-- Begin Text section --

# RCI "Cruise Vacation Voucher"



## Diane (Jan 30, 2007)

Just received a couple of these in the mail, for the first time.  Supposedly a voucher is worth "up to $1,200" if you call and activate the voucher within 30 days (free) and use the voucher within one year.

Has anyone used one of these?  Is it worth it?  We might want to do an Alaska cruise within the year, but will be inundated with advertisement and phone calls from RCI if we activate the voucher?

Thanks,

Diane


----------



## Dottie (Jan 30, 2007)

From the prices they listed on the voucher I received, it looks like more RCI games playing.  It is easy usually to find better prices elsewhere without paying the $199 redemption fee.

Dottie


----------



## Diane (Jan 30, 2007)

Ooops! Missed the $199 redemption fee.  Thanks, Dottie.

Diane


----------



## Elli (Jan 31, 2007)

But why would RCI send 5 separate envelopes with 5 Cruise Vacation 
Vouchers, all in today's mail.

Elli


----------



## Mel (Jan 31, 2007)

We got 5 of them yesterday.

They might actually be worthwhile, depending on the cruise you're looking at.  If they allow you to book at the "exchange" price instead of the regular price at RCI's cruise site.  I was looking at their prices compared to a few discounters, and their "non-exchange" prices were the same for the cruises I looked at.

Kudos to RCI if they are trying to make a truly useful program.

For example - Carnival Glory, Western Carribean August 4th

VacationsToGo has inside cabins for $649
RCI has them for $649 as well, or $520 with exchange.  For a single cabin with 2 passengers you only save $60 after the $199 fee, but if you got better cabins, and booked more than 1 cabin, you would do much better.
The more expensive the cruise, the more you will save.

I don't think it costs anything to activate the certs, so it might be worth it to keep that option available.


----------

-- End Text section --

Given exercise 1 =>
In the cruise voucher thread, how many days does a person have to activate the voucher?
Given exercise 2 =>
Write out everything in the cruise voucher thread from "## Mel (Jan" down to "you will save.".

-- Begin Source excerpt --

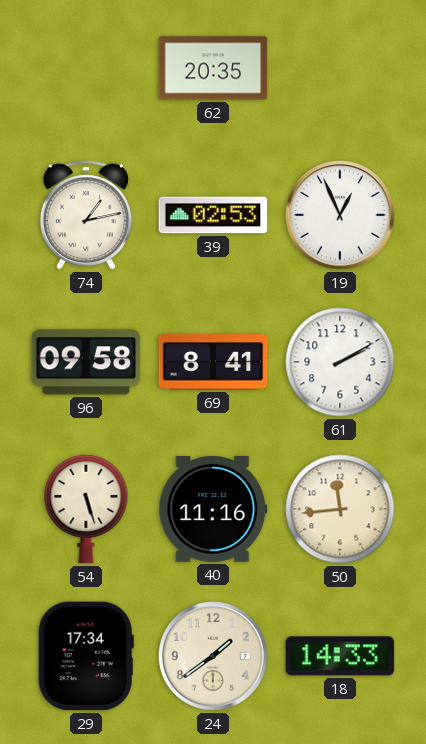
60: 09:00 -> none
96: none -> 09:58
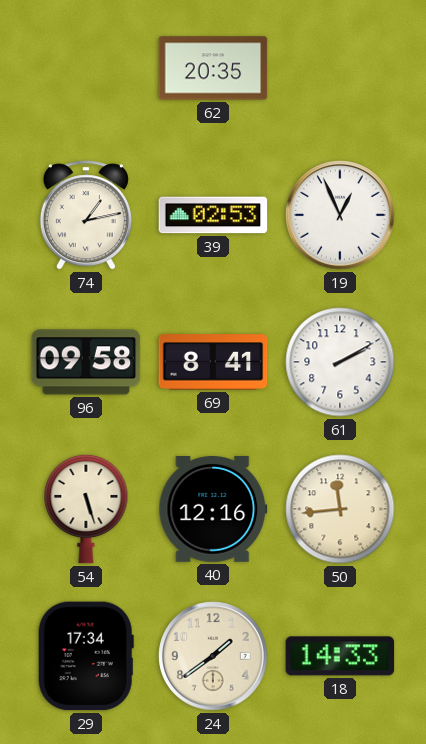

-- End Source excerpt --

Written solution 1 =>
30 days

Written solution 2 =>
## Mel (Jan 31, 2007)

We got 5 of them yesterday.

They might actually be worthwhile, depending on the cruise you're looking at.  If they allow you to book at the "exchange" price instead of the regular price at RCI's cruise site.  I was looking at their prices compared to a few discounters, and their "non-exchange" prices were the same for the cruises I looked at.

Kudos to RCI if they are trying to make a truly useful program.

For example - Carnival Glory, Western Carribean August 4th

VacationsToGo has inside cabins for $649
RCI has them for $649 as well, or $520 with exchange.  For a single cabin with 2 passengers you only save $60 after the $199 fee, but if you got better cabins, and booked more than 1 cabin, you would do much better.
The more expensive the cruise, the more you will save.